The followings lists some guidelines when authoring pull requests. Note, try to follow this guideline as close as possible but do not feel bad if you are unsure, team members can help you.

  1. PR title summarizes the change, short and descriptive.
    1. Use prefixes for quick categorization:
      1. [X.Y] Branch label if backport PR, if omited the PR only applies to main. Note, backport PR's are done after main PR, further explanation can be found below [#backport]
      2. [ML] mandatory prefix, to be consistent with other repositories
      3. [FEATURE] If your pull requests targets a feature branch, this prefix helps as a filter
  2. A detailed summary of what changed. Some hints:
    1. Keep it short but do not ommit important details. Usually we squash and merge, write what you would write as commit message of the squashed commit, later you can reuse what you wrote.
    2. A link to each issue that is closed by the PR (e.g. Closes #123) or related (Relates #456)
    3. Further information if necessary, maybe you want to share a screenshot, list open Todo's, describe your thought process, etc.
    4. Optional: List of backport PR's, other related PR's
  3. Label the PR, not all might apply:
    1. :ml mandatory label, to be consistent with other repositories.
    2. >type Type of the PR, e.g. >bug, >refactoring, >enhancement, >test.
    3. vX.Y Versions that PR should be applied to, a PR on main should always contain all backport versions as well, a backport PR should only have one corresponding version.
    4. >non-issue if the PR is not important for the changelog, e.g. a bugfix for an unreleased feature
    5. affects-results If the PR is expected to have a significant impact on results(QA test suite), e.g. changes of scoring. Be aware that changes in terms of memory consumption can indirectly lead to significant result changes.
    6. discuss If your PR suggests a change for which you'd first like to discuss regarding its functional changes before going deep into actual implementation details (e.g. you change a default)
    7. WIP lets potential reviewers know, that you haven't completed the PR yet and you are still working on further changes, lets reviewers know to maybe wait a bit until you finalized the PR.
    8. review Try to find reviewers for your change, github has some suggestions, however if unsure or you know the reviewer is very busy, review marks the PR as free to grab for review. Still, PR's are open to anyone to comment.

Backport

Any development usually starts with an implementation on main, therefore any PR starts with a PR against main. Depending on the type we then decide about backport branches, features usually get backported to the active release branch, e.g. 6.x, bugfixes might get backported to concrete release branches, e.g. 6.1. If unsure about the versions to backport to, it can be discussed on the main PR.
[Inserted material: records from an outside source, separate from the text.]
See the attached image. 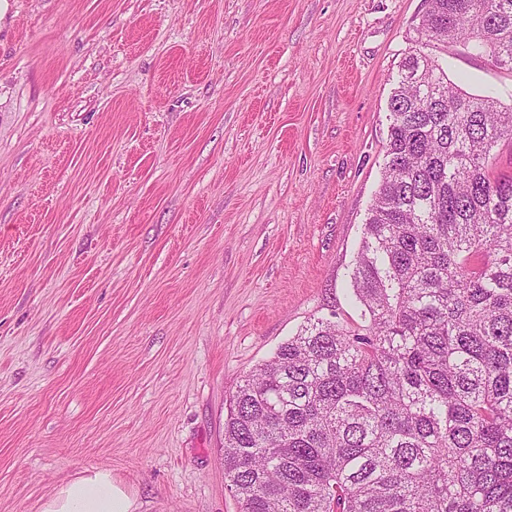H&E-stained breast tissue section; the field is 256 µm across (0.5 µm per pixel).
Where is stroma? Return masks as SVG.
I'll return each mask as SVG.
<instances>
[{
  "label": "stroma",
  "mask_w": 512,
  "mask_h": 512,
  "mask_svg": "<svg viewBox=\"0 0 512 512\" xmlns=\"http://www.w3.org/2000/svg\"><path fill=\"white\" fill-rule=\"evenodd\" d=\"M427 0H0V512H240L226 401L349 284ZM43 512H135L130 496L106 470L86 472L58 490Z\"/></svg>",
  "instance_id": "stroma-1"
}]
</instances>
A backport starts right after merging the PR on main, please open backport PR's immediately after merging to main, even if you intend to merge backports a little later (e.g. to wait/analyse QA results). This helps to ensure that backports do not get lost. Rules for Backport PR's:

  1. Prefix the title with [X.Y] and the mandatory [ML], e.g. [6.3][ML] Store expanding window bucket values in a compressed format.
  2. Link to the originating PR in the description, you do not need to repeat the description as discussions should exclusively happen on the main PR.
  3. Backports do not need a review, however if you had to do further changes (merge conflicts, compiler specialities) it's advised to let the adjustments get quickly reviewed.
  4. Label the PR with >backport and the corresponding version of this backport, the full set of labels remain on the main PR. If the main PR is classified as >non-issue also add the >non-issue label due to CI checks.

Although it might look simple, always wait for CI to confirm that changes are sound to avoid unnecessary build breaks.